Lui-même principal compositeur, batteur et chanteur du collectif, Crack Cloud est à la base un projet solo qui s’est muté en rassemblement d’artistes de plusieurs compétences autour d’un seul et même objectif : raconter des histoires à travers plusieurs médias, en soi créer de l’art comme substitut aux affres de l’addiction.
Les histoires contées naissent des conversations que les membres ont dans leur laboratelier à Vancouver, dès lors que quelque chose plaît, on s’attelle à la mettre en musique mais aussi en image et c’est là un des (nombreux) points forts du groupe collectif.
Forts de deux EP’s réunis en une compilation éponyme en 2018 et d’un premier véritable album sorti en 2020 “Pain Olympics” qui débordent d’une énergie rageuse tout en ayant déjà un goût pour le mélange des genres et l’inclassable, l’ensemble évolue en se perfectionnant sur leur petit dernier bien nommé “Though Baby“.
Comme je le disais plus haut, pour le groupe collectif, musique et image sont presque indissociable, ainsi la pochette d’album va servir de plan initial pour le clip du premier single, on va raconter en quelque sorte l’histoire de la pochette.
L’œuvre est ponctuée d’une introduction et de plusieurs dialogues narratifs absent du disque, contribuant à proposer une expérience bien différente entre visionnage et écoute dans l’album. Comme le personnage féminin de la pochette, on est propulsé dans une grande fête aux ambiances variées mais toujours positives. Les cuivres sont là mais les guitares aussi, Zach saute et bouge dans tous les sens, chante et hurle même. En tout cas tout le monde s’éclate et c’est assez communicatif autant visuellement que musicalement.
Vient ensuite une rythmique pop-chorale accompagnée d’une même phrase répétée en boucle (on parle de liberté écho à une indépendance à laquelle on aspire lorsqu’on soigne une addiction) accompagnée d’un solo de guitare suivi d’une certaine libération sous forme d’un magnifique outro au piano. Cette conclusion est agrémentée dans la vidéo d’une mise en scène particulièrement touchante dans laquelle les nuages font échos à la légèreté de la mélodie, à la rédemption et à une pureté convoitée mais inaccessible (malgré l’abstinence, la dangereuse tentation sera toujours là quelque part).
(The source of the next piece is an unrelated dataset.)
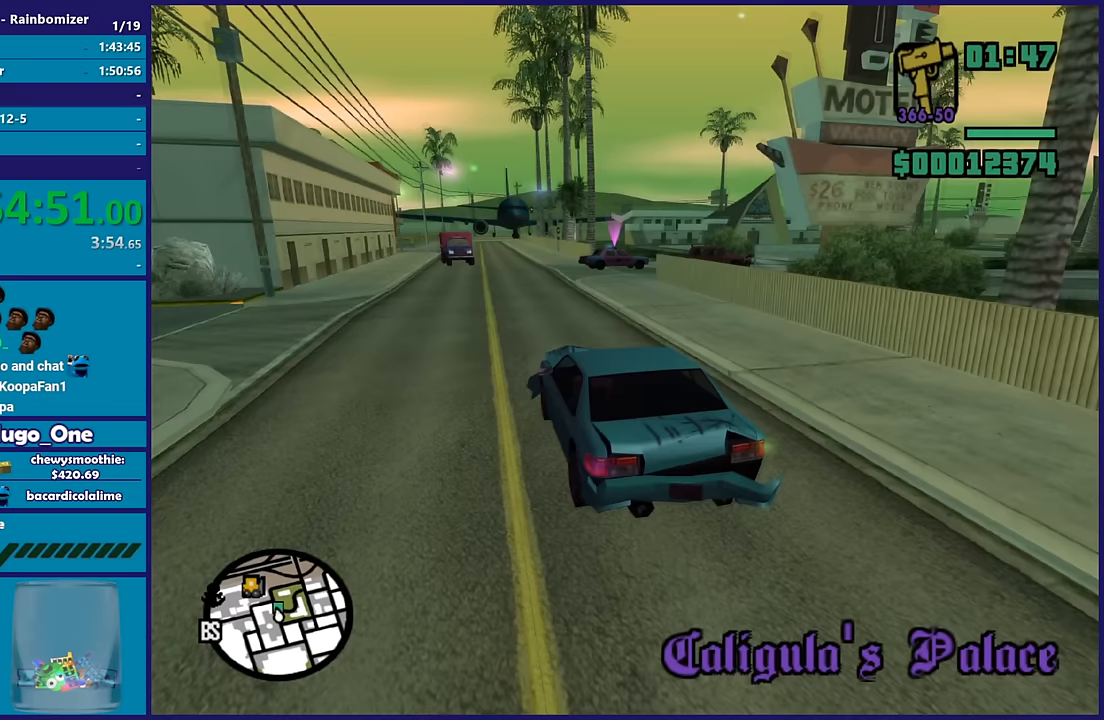
{"buttons": ["L2"], "left_stick": "right", "right_stick": "down-right", "button_events": [[100, "L2", "down"]]}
La seconde escapade met en image la piste éponyme de l’album :
Univers différent tant dans l’imagerie que la musicalité, on oscille ici entre pop mélancolique et post-punk avec une touche de chœurs qui rend le tout assez mystique. La diversité des chanteurs apporte aussi aux variations d’atmosphères qui ici, contrairement à ce que laisse supposer la première piste de l’album (nous invitant à déverser notre colère à travers les instruments) nous sommes face à un titre nostalgique, introspectif qui fait l’éloge de l’imaginaire et du bien-être qu’il peut procurer (en témoigne le sourire du personnage à la fin). Le côté thérapie prend tout son sens, on assiste à une véritable catharsis des membres.
Le troisième single est un mélange entre mise en image et extraits de performance live, qui ont tout l’air d’être des expériences théâtrales autant visuelles que musicales (est-ce vraiment surprenant ?). (vidéo malheureusement retirée)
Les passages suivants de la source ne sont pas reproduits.